| Brief 1 |
Decide whether each statement agrees with the Beech Creek post, answering yes or no and quoting the deciding words: (a) The writer names a gray sky as the big helper in photographing the egret's white plumage. (b) The writer skipped photographing the osprey's dive because of the distance. (c) Dense river grass hid the beaver lodge all summer.
| Brief 2 |
Write out the Beech Creek post's wording from "Friday, September 27, 2013" up to and including "fun of photography.".

Friday, September 27, 2013


I noticed a great egret in a tree while idling down Beech Creek heading for the confluence with the Holston River.  White birds are difficult to photograph without getting a washed out white image.  I had a few ideas to try and did so.  I wanted to get his plumage just perfect.  The big bird appeared contented and at ease with my boat as I slowly passed by.  I made a couple of quick adjustments on the camera and took a few shots.  
 I believe these shots are indicative of the exact color of this birds plumage.  Maybe I got it right.  The big helper here is the deep blue sky.  A white or gray sky probably would change everything.  That's part of the fun of photography.
 Things were looking good.  I don't think I can capture the plumage color any more perfectly with the equipment I am using.  I am satisfied.  Here's a better closeup shot:
Look at the feet on this guy.  These are cool birds.
This is going to be a really pretty day.  Everything was perfect.  I saw the resident osprey dive toward the surface from on high and plunge into the water at full speed and appear to fly up through the surface while returning to the sky.  I can't understand why they don't break every bone in their bodies.   I thought about why they dive through the surface on this water and the only thing I can think of is that the river does not have a lot of shad which swim close to the surface where they are redilly available to the osprey.  I believe they see fish one to two feet below the surface and the only way they can reach them is to dive through the surface to the sighted fish.  Just a guess.  I didn't bother to photograph the action due to the distance.  I have a couple shots up here from a couple days ago anyway.
I only noticed this beaver lodge today.  It's been concealed by dense river grass all summer long and has been revealed this week due to the recession of the grass.  The beaver has hidden the sticks that make up his lodge very well keeping them tight against the river bank.  You can bet there is a hole in the bank side that has an underwater entrance.

[Stored data entries]
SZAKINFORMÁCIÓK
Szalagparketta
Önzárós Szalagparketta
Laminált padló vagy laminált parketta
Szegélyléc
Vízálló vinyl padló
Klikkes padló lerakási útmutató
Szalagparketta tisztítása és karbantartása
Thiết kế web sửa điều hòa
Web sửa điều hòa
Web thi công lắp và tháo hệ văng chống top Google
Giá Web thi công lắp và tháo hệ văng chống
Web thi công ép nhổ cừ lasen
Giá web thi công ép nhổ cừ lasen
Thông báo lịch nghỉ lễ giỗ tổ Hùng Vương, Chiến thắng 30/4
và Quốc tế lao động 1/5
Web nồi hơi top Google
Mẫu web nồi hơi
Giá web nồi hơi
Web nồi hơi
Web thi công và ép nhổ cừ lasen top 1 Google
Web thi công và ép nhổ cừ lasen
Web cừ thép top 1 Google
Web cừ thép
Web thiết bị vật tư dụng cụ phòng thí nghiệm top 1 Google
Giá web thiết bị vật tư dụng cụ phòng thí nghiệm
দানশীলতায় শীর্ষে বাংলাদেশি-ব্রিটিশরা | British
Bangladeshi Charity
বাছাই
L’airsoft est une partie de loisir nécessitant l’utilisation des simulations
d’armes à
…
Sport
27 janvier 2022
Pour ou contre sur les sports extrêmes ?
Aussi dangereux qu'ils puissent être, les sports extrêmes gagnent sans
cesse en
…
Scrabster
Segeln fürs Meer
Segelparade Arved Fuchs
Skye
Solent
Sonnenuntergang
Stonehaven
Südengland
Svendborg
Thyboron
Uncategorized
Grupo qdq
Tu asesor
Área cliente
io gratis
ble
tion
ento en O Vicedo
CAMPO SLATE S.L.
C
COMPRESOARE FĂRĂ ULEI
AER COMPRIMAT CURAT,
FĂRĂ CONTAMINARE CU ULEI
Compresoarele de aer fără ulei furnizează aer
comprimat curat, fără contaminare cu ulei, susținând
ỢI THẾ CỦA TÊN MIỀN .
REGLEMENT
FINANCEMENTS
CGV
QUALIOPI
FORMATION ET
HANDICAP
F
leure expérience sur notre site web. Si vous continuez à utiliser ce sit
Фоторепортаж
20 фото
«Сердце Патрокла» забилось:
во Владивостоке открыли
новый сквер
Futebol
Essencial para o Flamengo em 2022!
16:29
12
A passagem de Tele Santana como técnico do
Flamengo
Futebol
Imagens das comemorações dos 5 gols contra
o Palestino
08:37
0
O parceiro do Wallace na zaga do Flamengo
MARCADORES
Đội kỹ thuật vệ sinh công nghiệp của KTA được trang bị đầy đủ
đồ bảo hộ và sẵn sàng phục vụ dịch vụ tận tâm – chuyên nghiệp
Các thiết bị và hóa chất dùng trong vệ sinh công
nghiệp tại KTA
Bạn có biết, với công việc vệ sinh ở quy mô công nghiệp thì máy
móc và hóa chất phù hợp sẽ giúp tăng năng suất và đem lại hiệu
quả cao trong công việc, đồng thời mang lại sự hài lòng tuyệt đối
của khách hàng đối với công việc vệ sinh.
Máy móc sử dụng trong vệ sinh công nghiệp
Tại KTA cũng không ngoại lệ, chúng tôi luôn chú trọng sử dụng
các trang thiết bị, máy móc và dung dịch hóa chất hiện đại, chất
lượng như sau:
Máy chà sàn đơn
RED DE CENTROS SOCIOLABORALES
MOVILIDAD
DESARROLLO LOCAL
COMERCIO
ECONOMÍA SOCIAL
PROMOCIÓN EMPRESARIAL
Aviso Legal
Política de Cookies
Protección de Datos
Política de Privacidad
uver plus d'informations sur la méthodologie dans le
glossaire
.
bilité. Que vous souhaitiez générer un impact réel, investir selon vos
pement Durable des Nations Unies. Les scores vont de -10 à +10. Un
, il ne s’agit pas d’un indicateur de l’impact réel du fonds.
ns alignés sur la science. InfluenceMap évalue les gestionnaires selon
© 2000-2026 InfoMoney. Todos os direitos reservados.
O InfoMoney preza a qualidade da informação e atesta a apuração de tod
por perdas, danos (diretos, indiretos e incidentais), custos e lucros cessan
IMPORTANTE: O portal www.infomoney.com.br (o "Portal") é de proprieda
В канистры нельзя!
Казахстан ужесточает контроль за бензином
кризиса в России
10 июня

| Task result 1 |
(a) No: "The big helper here is the deep blue sky. A white or gray sky probably would change everything."
(b) Yes: "I didn't bother to photograph the action due to the distance."
(c) Yes: "It's been concealed by dense river grass all summer long"

| Task result 2 |
Friday, September 27, 2013


I noticed a great egret in a tree while idling down Beech Creek heading for the confluence with the Holston River.  White birds are difficult to photograph without getting a washed out white image.  I had a few ideas to try and did so.  I wanted to get his plumage just perfect.  The big bird appeared contented and at ease with my boat as I slowly passed by.  I made a couple of quick adjustments on the camera and took a few shots.  
 I believe these shots are indicative of the exact color of this birds plumage.  Maybe I got it right.  The big helper here is the deep blue sky.  A white or gray sky probably would change everything.  That's part of the fun of photography.